Die Schwertwale sorgen sogar dafür, dass die Haie massenhaft das Weite suchen, wenn die Meeressäuger in dem Gebiet patrouillieren, wie Tower und Co mit Hilfe von Geolokatoren beobachtet haben. Dabei war der Küstenabschnitt lange als Ansammlungsgebiet der Weißen Haie bekannt. Touristen kamen extra in die Region 100 Kilometer östlich von Kapstadt, um dort in haisicheren Käfigen zu tauchen und die Fische zu beobachten.

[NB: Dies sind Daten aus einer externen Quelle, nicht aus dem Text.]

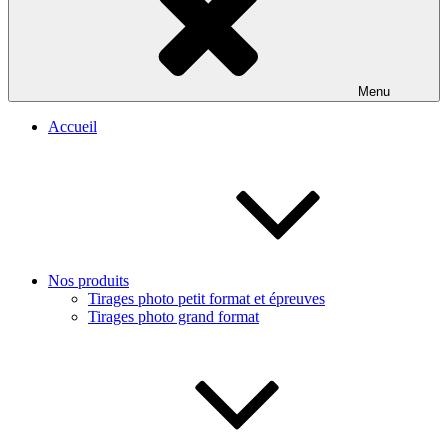
Menu
Accueil
Nos produits
Tirages photo petit format et épreuves
Tirages photo grand format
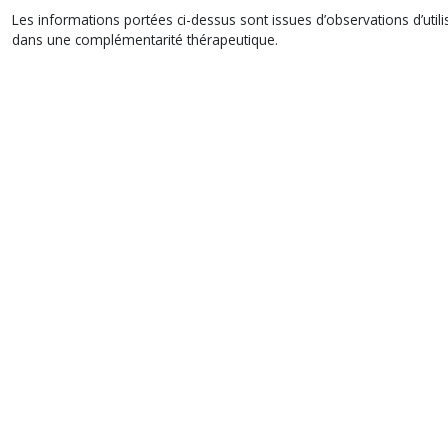
Les informations portées ci-dessus sont issues d’observations d’utilisa
dans une complémentarité thérapeutique.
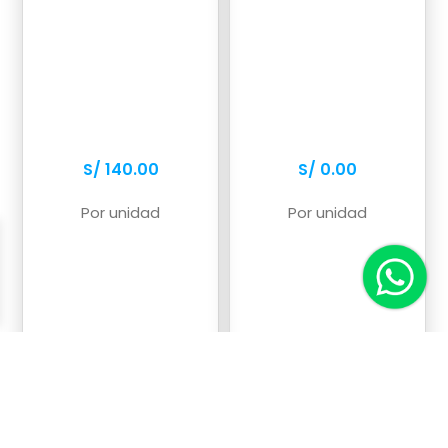
S/
140.00
S/
0.00
Hay existencias
Hay existencias
Por unidad
Por unidad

Inzwischen ist die Zahl der Sichtungen beträchtlich zurückgegangen. Und je länger sich das Schwertwalpaar in einem bestimmten Gebiet aufhält, desto länger meiden die Haie anschließend diese Gewässer. »Nach einem Orca-Angriff in Gansbaai tauchten zunächst wochen- oder monatelang keine einzelnen Weißen Haie auf. Was wir jedoch zu beobachten scheinen, ist eine groß angelegte Vermeidungsstrategie – und nicht nur eine kleinräumige. Sie ähnelt dem Verhalten von Wildhunden in der Serengeti in Tansania, die auf die verstärkte Präsenz von Löwen reagieren. Je häufiger die Orcas diese Orte aufsuchen, desto länger bleiben die Weißen Haie fern«, sagt Tower.

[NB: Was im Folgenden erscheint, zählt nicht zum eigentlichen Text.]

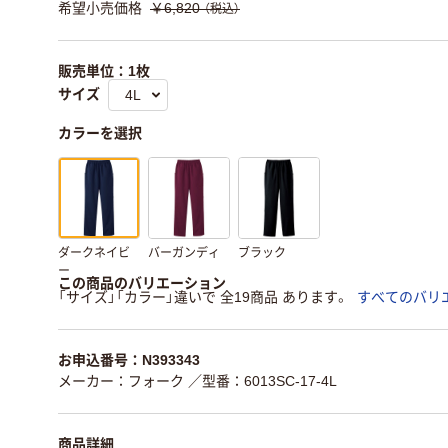
希望小売価格
￥6,820
（税込）
販売単位：1枚
サイズ
カラーを選択
ダークネイビ
バーガンディ
ブラック
ー
この商品のバリエーション
「サイズ」「カラー」違いで 全19商品 あります。
すべてのバリ
お申込番号：N393343
メーカー：フォーク
／型番：6013SC-17-4L
商品詳細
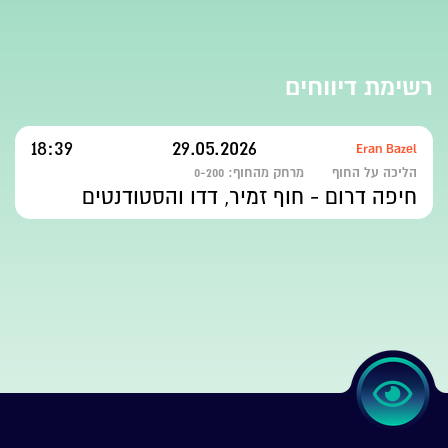
רשימת דיווחים
18:39
29.05.2026
Eran Bazel
הליכה על החוף
מרחק מהחוף:
0-200
חיפה דרום - חוף זמיר, דדו והסטודנטים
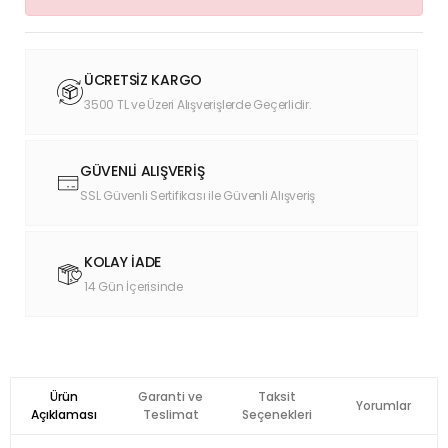
ÜCRETSİZ KARGO
3500 TL ve Üzeri Alışverişlerde Geçerlidir.
GÜVENLİ ALIŞVERİŞ
SSL Güvenli Sertifikası ile Güvenli Alışveriş
KOLAY İADE
14 Gün İçerisinde
Ürün
Garanti ve
Taksit
Yorumlar
Açıklaması
Teslimat
Seçenekleri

Seit Aufzeichnungsbeginn und vor dem Auftauchen der Schwertwale blieben Weiße Haie der Region nur zweimal etwas länger fern: eine Woche im Jahr 2007 und drei Wochen 2016. Der Wechsel an der Spitze der Nahrungskette wirkt sich allerdings auf das gesamte Ökosystem aus. Die Weißen Haie etwa jagten Bronzehaie und Pelzrobben beziehungsweise sorgten durch ihre bloße Anwesenheit dafür, dass beide Arten vorsichtiger wurden. Durch die Flucht der großen Haie wagen sich der kleinere Hai und die Robben weiter in die Region vor. Während die Bronzehaie jedoch auch von den Schwertwalen erlegt werden, üben die Robben inzwischen verstärkten Druck auf die bedrohten Brillenpinguine der Region aus. Die Meeressäuger erbeuten die Vögel direkt und konkurrieren mit ihnen um Fisch.
Unklar ist noch, was die Schwertwale in die Region lockte. Prinzipiell häufen sich jedoch die Sichtungen der Art vor Südafrika. Diese gehören zudem wohl zu einem Morphotyp, der bekannt dafür ist, Haie als Hauptnahrung zu jagen. Während der Wechsel an der Spitze der Nahrungskette natürlich ist, geben Tower und Co zu bedenken, dass die Jagd der Schwertwale zusätzlichen Druck auf die bedrohten Weißen Haie ausübt. Die Fische verenden regelmäßig in Hainetzen, die Strände in KwaZulu Natal schützen sollen. Auch die Überfischung mache den Tieren zu schaffen, so die Wissenschaftler.